Veröffentlicht: 04.04.2024. Rubrik: Satirisches
Wahlsieger
Mit den Verläufen meiner nächtlichen Träume bin ich überwiegend zufrieden, denn sie gehen meistens gut aus. Kürzlich hatte ich jedoch einen, der mich verstörte. Er spielte hier im Lande, im Deutschland nach der nächsten Bundestagswahl.
Das deutsche Volk lebte wieder in tiefster Zufriedenheit, denn die ungeliebte Koalitionsregierung war abgewählt worden, die AfD hatte mit Hilfe einer mächtigen Boulevardzeitung sowie einer starken rechtspopulistischen außerparlamentarischen Strömung die absolute Mehrheit errungen. Alles war gut. Und erstaunlich daran, die neue Regierung begann stehenden Fußes, ihre Wahlversprechen umzusetzen. Die Grenzen wurden sofort geschlossen, allerdings nur in eine Richtung, denn die vielen fremdartigen Menschen im Lande mussten ja irgendwie raus. Da gleichzeitig die Sozialunterstützung gestrichen wurde, durften arbeitsscheue Elemente gleich mitgehen. Schon nach kurzer Zeit wirkte das Land aufgeräumt; Deutschland war übersichtlicher geworden. Mit dem versprochenen EU-Austritt fackelten die Erneuerer nicht lange. Ohne viel Aufhebens zogen sie den Dexit praktisch über Nacht durch. Bei der Gelegenheit wurde auch die gute alte Mark wieder eingeführt, es tauchte sogar wieder Geld aus alten Ost-Markbeständen auf. Euphorie im Lande. BILD-Zeitung und Mettbrötchen konnte man wieder mit Mark und Pfennig bezahlen. Nostalgie pur beim Einkaufen. Und die Rücknahme unsinniger Maßnahmen ging weiter. So wurden die Atommeiler reaktiviert, das Netz der Bundesbahn marginalisiert und gleichzeitig der Individualverkehr mit Verbrennungsmotoren stark gefördert. Die Diskussion um ein mögliches Tempolimit war auch schnell vom Tisch.

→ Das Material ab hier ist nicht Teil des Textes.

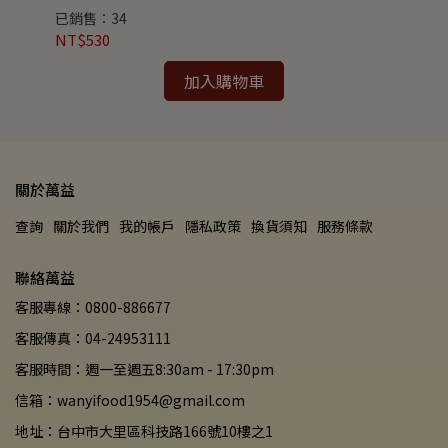
已銷售：34
已
NT$530
NT
加入購物車
關於萬益
查詢
關於我們
我的帳戶
隱私政策
換貨須知
服務條款
聯絡萬益
客服專線：0800-886677
客服傳真：04-24953111
客服時間：週一至週五8:30am - 17:30pm
信箱：wanyifood1954@gmail.com
地址：台中市大里區科技路166號10樓之1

Und gesellschaftlich? Ruck-zuck wurde alles linksliberale Gedöns aus der Öffentlichkeit verbannt, was sollte das Gendern überhaupt? Gleichgeschlechtliche Beziehungen wurden unter Strafe gestellt, es sei denn, man gehörte zur Führungsriege der Regierungspartei. Junge Bürger konnten auch was erleben. Social Media-Kanäle wurden reduziert. Tik-Tok? Fremdländischer Unfug. Ein Kanal genügt. Zicke-Zacke: In diesem wurde gezeigt, wie Mädchen Zöpfe flechten lernen können. Und das Volk und die Boulevardpresse jubelten.
Das Jubeln wurde irgendwann verhaltener. Die teuren Importe ins rohstoffarme Deutschland mussten bezahlt werden, die Devisenreserven waren bald am Ende und die Deutschmark wollte draußen niemand haben. Man sah erste Fragezeichen in den Gesichtern der Bevölkerung. Als dann noch die Fußballbundesliga ihren Betrieb einstellen musste, weil kein ausländischer Spieler für eine DM-Gage kicken wollte, hörte man erste schüchterne Rufe nach Rot-Grün-Gelb in Markt und Straßen. Zu spät. Das Land war von den Rechtsextremen krachend an die Wand gefahren worden.
Es gab aber auch einen positiven Aspekt - allerdings nicht für Deutschland. Das benachbarte Ausland hatte die Wandlung von 'German Angst' hin zur 'German Dummheit' aufmerksam und dankbar verfolgt. Die Deutschen hatten ihnen die Blaupause geliefert, wie man Politik nicht machen sollte. Regierende und Wahlvolk in Ländern wie Frankreich, Italien, den Niederlanden oder auch Polen besannen sich, und sie entfernten rechtspopulistisches Gedankengut aus ihren Köpfen. Selbst die bockigen Ungarn schickten ihren Autokraten in die Puszta. Die Skandinavier schauten zu und meinten lakonisch, siehste, geht doch. Als sich dann noch die re-demokratisierte Türkei bei Finnen und Schweden für ihr Veto beim Nato-Beitritt entschuldigte, und anstelle des früheren Musterknaben Deutschland der EU beitrat, herrschte eitel Sonnenschein in Europa. Nun hatte man auch im Ausland den tieferen Sinn der Weisheit verstanden: „Am deutschen Wesen soll die Welt genesen“.